Business English UK's award to celebrate the work of Business English trainers has gone for the second time to the London School of English.
The judging panel noted the exceptionally high quality of the nominations before awarding the EBET to Jon Dyson, who has worked in business communications since 1983.
Maurice Cassidy, chair of Business English UK, who presented the award, spoke of the huge effort nominees had put into their submissions, and said: "All our teachers make a positive impact on clients' learning and this is our way of saying thank you to the amazing teachers here in our industry. Thank you to all the wonderful teachers who have put in all the hours and wonderful lessons for your clients... and please consider nominating one of your staff for the award next year, now that it is established."
Jon joked: " After such a long time in the business, I could find it easy to succumb to complacency and old age, but I need to keep on my toes to avoid becoming a dinosaur and to keep me from being bored!"

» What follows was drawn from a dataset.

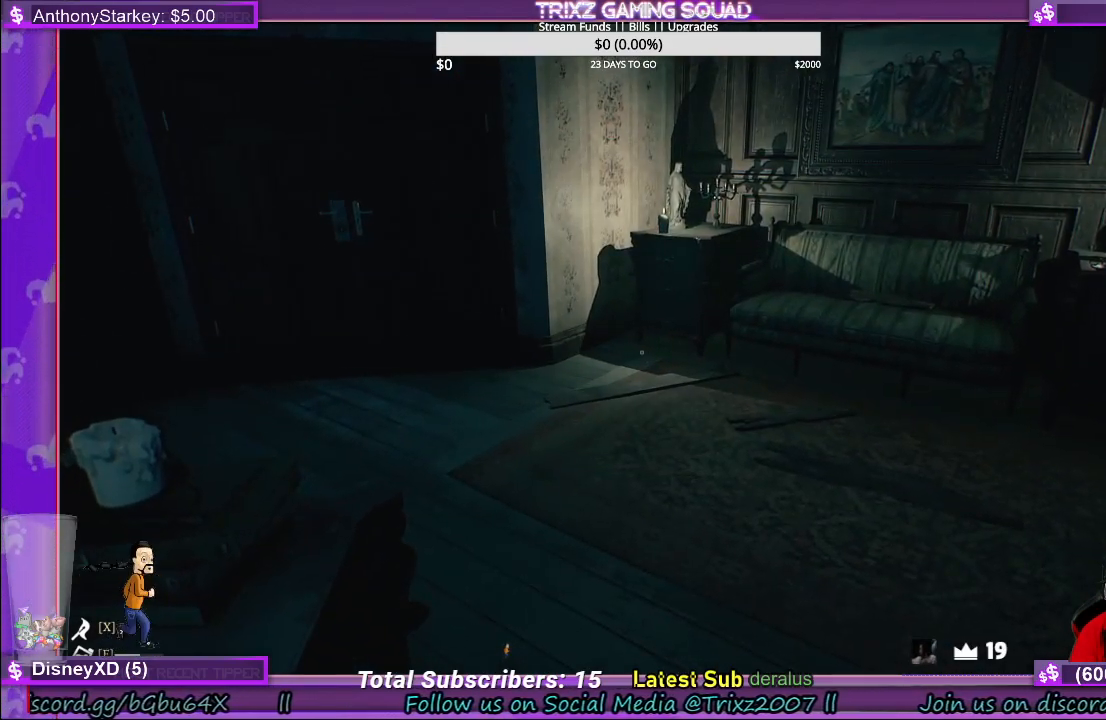
{"keys": [], "mouse": [], "events": []}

He said the process of completing his entry for the award was useful and challenging professional development. "The process of sitting down and documenting exactly how the profile of the group looked and how exactly why I wanted to do the recorded class, what outcomes were expected and in what way I was going to achieve those outcomes was a very interesting one – surprisingly challenging, in fact.

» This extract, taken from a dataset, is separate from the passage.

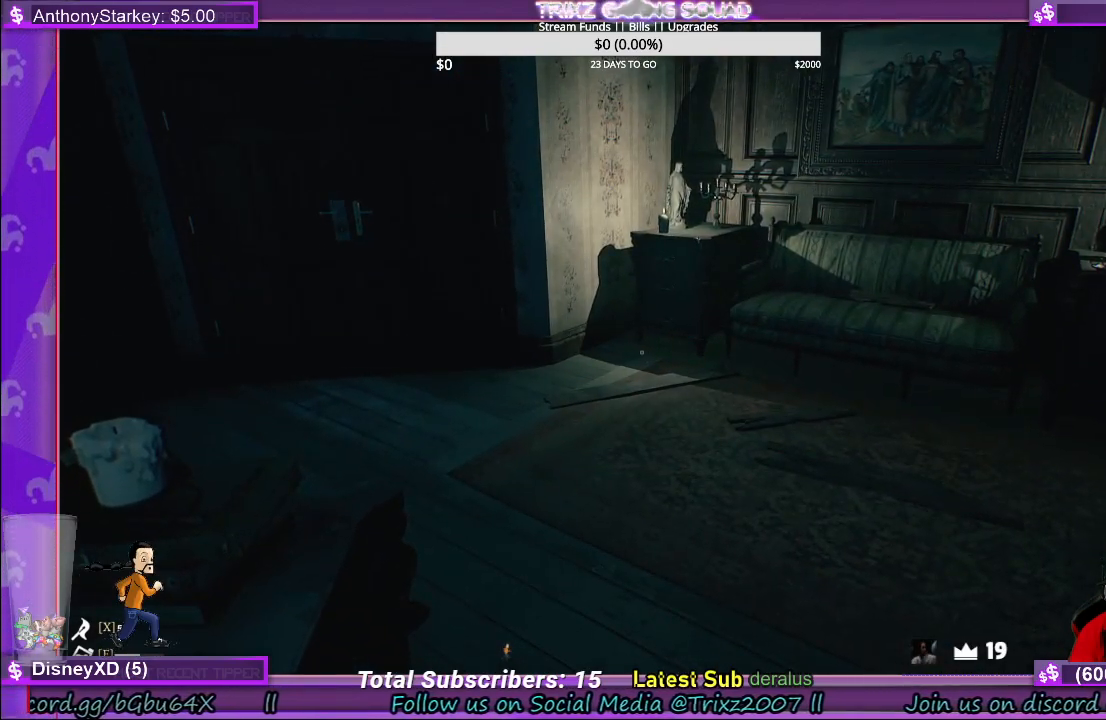
{"keys": [], "mouse": [], "events": []}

"What we do becomes almost instinctive and second nature, which isn't necessarily a bad thing. However, to have to write down that knowledge and information in a coherent format was refreshing. I have come away from the experience with some useful questions to ask myself about the methods I use and the assumptions which could creep into my practice after many years practicing within the industry."

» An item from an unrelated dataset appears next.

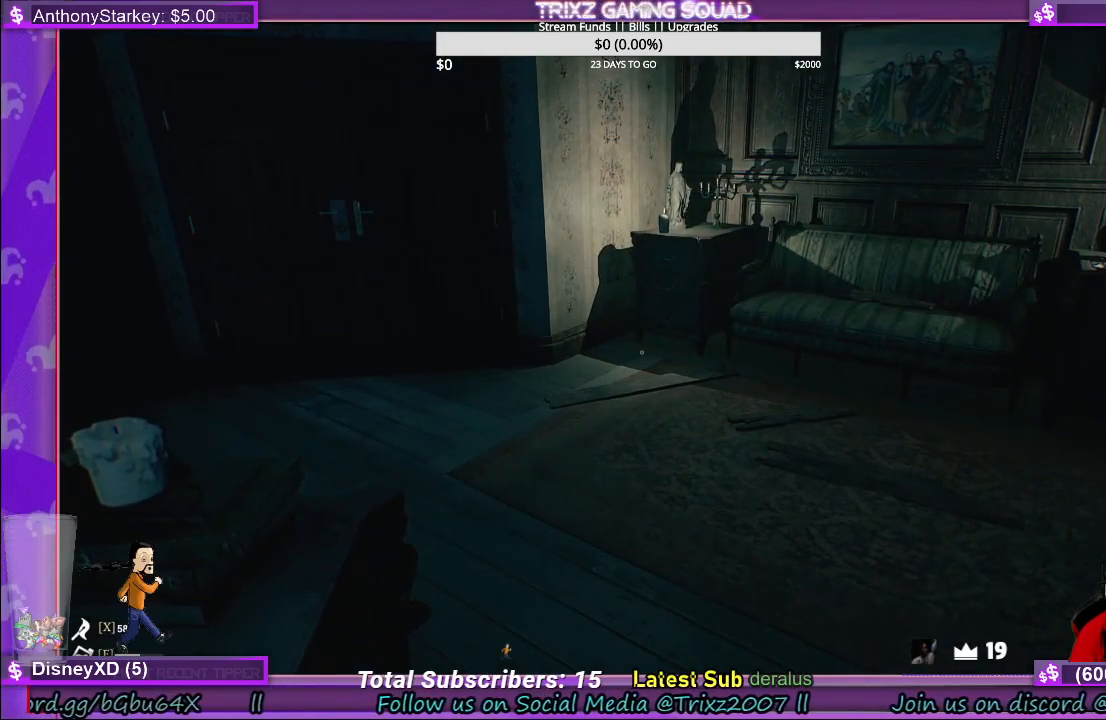
{"keys": [], "mouse": [], "events": []}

He thinks the EBET is helping raise the profile of Business English training and teaching "and rightly so".
"There are many, many men and women out there with a great deal of expertise in this field and it is important to recognise how much they are contributing to the economy by getting non-native business people into the country to benefit from that expertise in various areas: enhancement of language use, utilisation of technology, development of key competences in international business communication, and so on," said Jon.
He added: "It is also energising to have an award to aim for in order to strive both to improve oneself and to stay on the cutting edge of methodology and good practices. "The world of business is undergoing fundamental changes in the channels of communication with which it operates and I feel the Business English industry is reflecting that in the new and innovative ways it is responding to the emerging (and often urgent) needs of our learners and participants. This award helps to encourage and recognise that renewal and innovation."
*The finalists for the EBET 2014 Award were Emma Whitehouse and Jon Dyson from The London School of English, Ben Lee from Experience English, and Antony Frobisher from Kingsway English Centre.